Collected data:

■ ■ ■ ■ ■ ■ ■

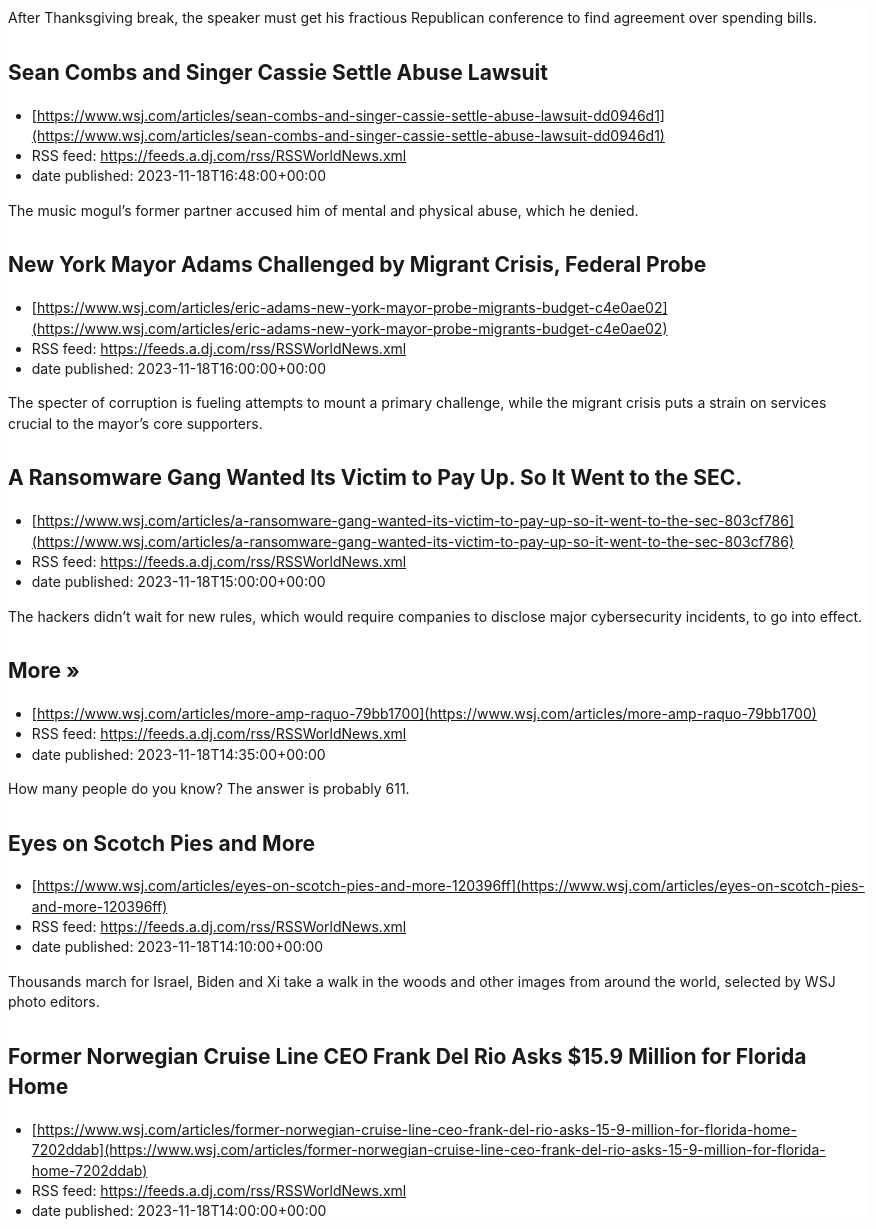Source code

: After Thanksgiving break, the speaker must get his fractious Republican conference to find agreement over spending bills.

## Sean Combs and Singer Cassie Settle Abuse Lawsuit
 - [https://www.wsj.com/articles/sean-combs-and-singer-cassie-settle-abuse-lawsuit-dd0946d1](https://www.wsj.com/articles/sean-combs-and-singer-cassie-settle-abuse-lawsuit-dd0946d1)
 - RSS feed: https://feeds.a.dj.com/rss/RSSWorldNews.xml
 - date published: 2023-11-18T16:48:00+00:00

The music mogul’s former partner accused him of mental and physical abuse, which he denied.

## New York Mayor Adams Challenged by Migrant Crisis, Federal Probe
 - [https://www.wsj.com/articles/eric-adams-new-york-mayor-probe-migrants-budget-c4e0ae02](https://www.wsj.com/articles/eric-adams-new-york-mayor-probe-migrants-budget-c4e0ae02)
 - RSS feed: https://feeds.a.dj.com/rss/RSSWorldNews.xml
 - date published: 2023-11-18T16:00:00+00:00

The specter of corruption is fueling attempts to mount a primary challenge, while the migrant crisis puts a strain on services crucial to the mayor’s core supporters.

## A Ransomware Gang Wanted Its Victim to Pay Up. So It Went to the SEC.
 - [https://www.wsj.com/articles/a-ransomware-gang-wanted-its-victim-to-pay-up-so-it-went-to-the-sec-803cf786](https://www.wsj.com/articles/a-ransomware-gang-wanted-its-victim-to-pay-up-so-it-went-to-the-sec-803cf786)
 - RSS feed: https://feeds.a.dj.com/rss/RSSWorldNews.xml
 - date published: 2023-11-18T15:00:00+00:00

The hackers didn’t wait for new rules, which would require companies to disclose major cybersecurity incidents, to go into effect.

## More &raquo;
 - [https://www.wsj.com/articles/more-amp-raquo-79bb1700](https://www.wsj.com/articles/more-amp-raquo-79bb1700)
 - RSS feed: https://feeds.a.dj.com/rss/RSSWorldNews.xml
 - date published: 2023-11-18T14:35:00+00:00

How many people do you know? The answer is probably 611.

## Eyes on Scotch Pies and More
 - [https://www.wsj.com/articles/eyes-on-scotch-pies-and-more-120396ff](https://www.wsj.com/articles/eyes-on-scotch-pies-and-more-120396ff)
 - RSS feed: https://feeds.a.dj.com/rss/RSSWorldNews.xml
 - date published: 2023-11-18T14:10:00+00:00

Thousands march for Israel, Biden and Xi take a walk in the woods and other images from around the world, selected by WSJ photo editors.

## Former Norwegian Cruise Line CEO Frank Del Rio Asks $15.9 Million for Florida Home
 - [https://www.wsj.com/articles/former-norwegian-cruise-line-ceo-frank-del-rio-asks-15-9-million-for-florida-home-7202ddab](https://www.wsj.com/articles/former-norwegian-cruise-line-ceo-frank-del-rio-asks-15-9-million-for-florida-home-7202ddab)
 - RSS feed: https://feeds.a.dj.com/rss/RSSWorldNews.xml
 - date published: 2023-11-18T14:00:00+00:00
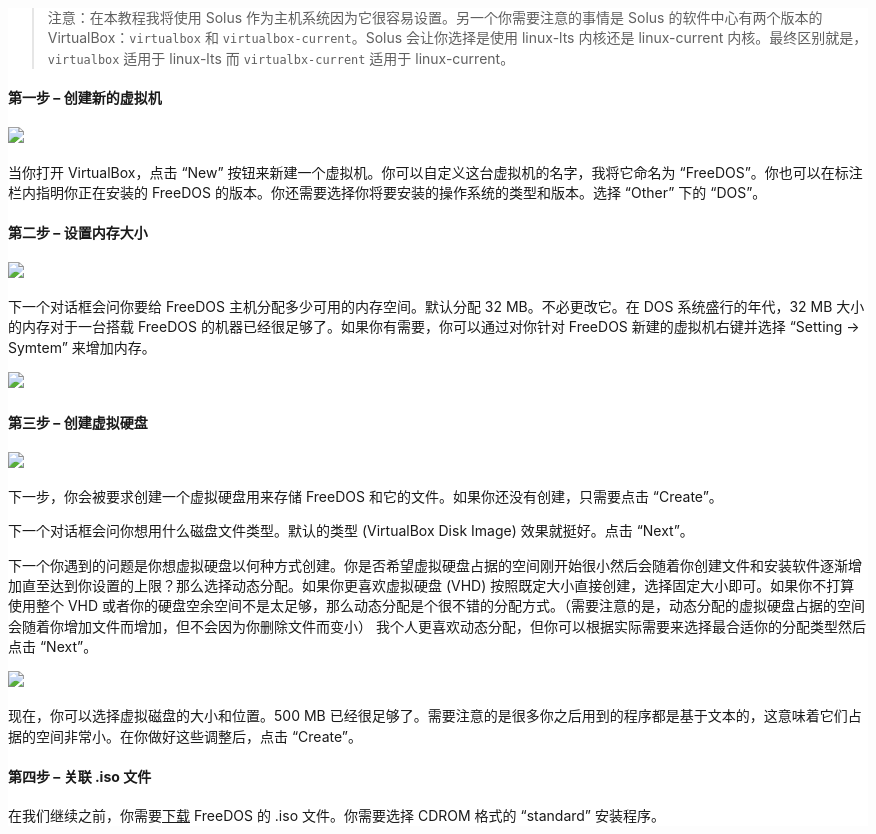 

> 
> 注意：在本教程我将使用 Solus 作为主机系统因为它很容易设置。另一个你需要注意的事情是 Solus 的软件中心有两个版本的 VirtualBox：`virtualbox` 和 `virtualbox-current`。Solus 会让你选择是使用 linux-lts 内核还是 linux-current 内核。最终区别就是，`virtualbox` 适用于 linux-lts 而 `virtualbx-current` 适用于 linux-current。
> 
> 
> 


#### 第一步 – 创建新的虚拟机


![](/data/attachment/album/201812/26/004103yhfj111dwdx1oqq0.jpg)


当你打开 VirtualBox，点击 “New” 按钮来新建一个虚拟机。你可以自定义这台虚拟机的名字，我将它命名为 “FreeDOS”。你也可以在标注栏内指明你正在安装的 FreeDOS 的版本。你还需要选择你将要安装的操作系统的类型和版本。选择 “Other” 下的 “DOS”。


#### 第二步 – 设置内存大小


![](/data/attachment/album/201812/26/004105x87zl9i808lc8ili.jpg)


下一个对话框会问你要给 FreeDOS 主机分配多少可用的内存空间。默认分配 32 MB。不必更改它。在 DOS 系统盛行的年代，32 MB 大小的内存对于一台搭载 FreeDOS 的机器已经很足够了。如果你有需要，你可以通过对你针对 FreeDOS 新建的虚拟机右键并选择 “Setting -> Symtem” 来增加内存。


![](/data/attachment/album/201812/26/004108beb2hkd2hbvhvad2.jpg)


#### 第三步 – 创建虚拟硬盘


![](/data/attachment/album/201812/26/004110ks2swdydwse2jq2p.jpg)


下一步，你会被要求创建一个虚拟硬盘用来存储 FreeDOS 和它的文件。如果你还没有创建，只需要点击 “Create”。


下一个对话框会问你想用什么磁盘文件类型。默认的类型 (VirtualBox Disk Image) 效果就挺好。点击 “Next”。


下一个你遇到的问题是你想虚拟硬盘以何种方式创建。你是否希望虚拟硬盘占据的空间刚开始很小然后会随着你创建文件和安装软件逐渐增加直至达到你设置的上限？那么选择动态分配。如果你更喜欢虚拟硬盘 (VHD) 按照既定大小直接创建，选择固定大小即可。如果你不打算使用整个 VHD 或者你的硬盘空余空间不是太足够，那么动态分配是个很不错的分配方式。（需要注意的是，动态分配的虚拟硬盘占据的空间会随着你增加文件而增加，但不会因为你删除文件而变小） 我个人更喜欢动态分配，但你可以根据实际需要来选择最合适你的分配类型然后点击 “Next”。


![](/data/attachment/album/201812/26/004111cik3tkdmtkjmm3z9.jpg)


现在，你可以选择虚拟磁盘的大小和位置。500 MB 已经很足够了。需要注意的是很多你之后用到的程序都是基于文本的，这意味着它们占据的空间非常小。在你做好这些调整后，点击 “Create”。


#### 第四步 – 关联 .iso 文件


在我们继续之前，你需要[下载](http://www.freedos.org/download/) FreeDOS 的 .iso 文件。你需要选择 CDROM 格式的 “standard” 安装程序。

■ ■ ■ ■ ■ ■ ■

TASK OBJECTIVE ::
Once the line with "- date published: 2023-11-18T14:10:00+00:00" is found above, transcribe each line from it through the line with "下一步，你会被要求创建一个虚拟硬盘用来存储 FreeDOS 和它的文件。如果你还没有创建，只需要点击", exactly, and omit the pictures.

SOLUTION ::
 - date published: 2023-11-18T14:10:00+00:00

Thousands march for Israel, Biden and Xi take a walk in the woods and other images from around the world, selected by WSJ photo editors.

## Former Norwegian Cruise Line CEO Frank Del Rio Asks $15.9 Million for Florida Home
 - [https://www.wsj.com/articles/former-norwegian-cruise-line-ceo-frank-del-rio-asks-15-9-million-for-florida-home-7202ddab](https://www.wsj.com/articles/former-norwegian-cruise-line-ceo-frank-del-rio-asks-15-9-million-for-florida-home-7202ddab)
 - RSS feed: https://feeds.a.dj.com/rss/RSSWorldNews.xml
 - date published: 2023-11-18T14:00:00+00:00

> 
> 注意：在本教程我将使用 Solus 作为主机系统因为它很容易设置。另一个你需要注意的事情是 Solus 的软件中心有两个版本的 VirtualBox：`virtualbox` 和 `virtualbox-current`。Solus 会让你选择是使用 linux-lts 内核还是 linux-current 内核。最终区别就是，`virtualbox` 适用于 linux-lts 而 `virtualbx-current` 适用于 linux-current。
> 
> 
> 


#### 第一步 – 创建新的虚拟机


![](/data/attachment/album/201812/26/004103yhfj111dwdx1oqq0.jpg)


当你打开 VirtualBox，点击 “New” 按钮来新建一个虚拟机。你可以自定义这台虚拟机的名字，我将它命名为 “FreeDOS”。你也可以在标注栏内指明你正在安装的 FreeDOS 的版本。你还需要选择你将要安装的操作系统的类型和版本。选择 “Other” 下的 “DOS”。


#### 第二步 – 设置内存大小


![](/data/attachment/album/201812/26/004105x87zl9i808lc8ili.jpg)


下一个对话框会问你要给 FreeDOS 主机分配多少可用的内存空间。默认分配 32 MB。不必更改它。在 DOS 系统盛行的年代，32 MB 大小的内存对于一台搭载 FreeDOS 的机器已经很足够了。如果你有需要，你可以通过对你针对 FreeDOS 新建的虚拟机右键并选择 “Setting -> Symtem” 来增加内存。


![](/data/attachment/album/201812/26/004108beb2hkd2hbvhvad2.jpg)


#### 第三步 – 创建虚拟硬盘


![](/data/attachment/album/201812/26/004110ks2swdydwse2jq2p.jpg)


下一步，你会被要求创建一个虚拟硬盘用来存储 FreeDOS 和它的文件。如果你还没有创建，只需要点击 “Create”。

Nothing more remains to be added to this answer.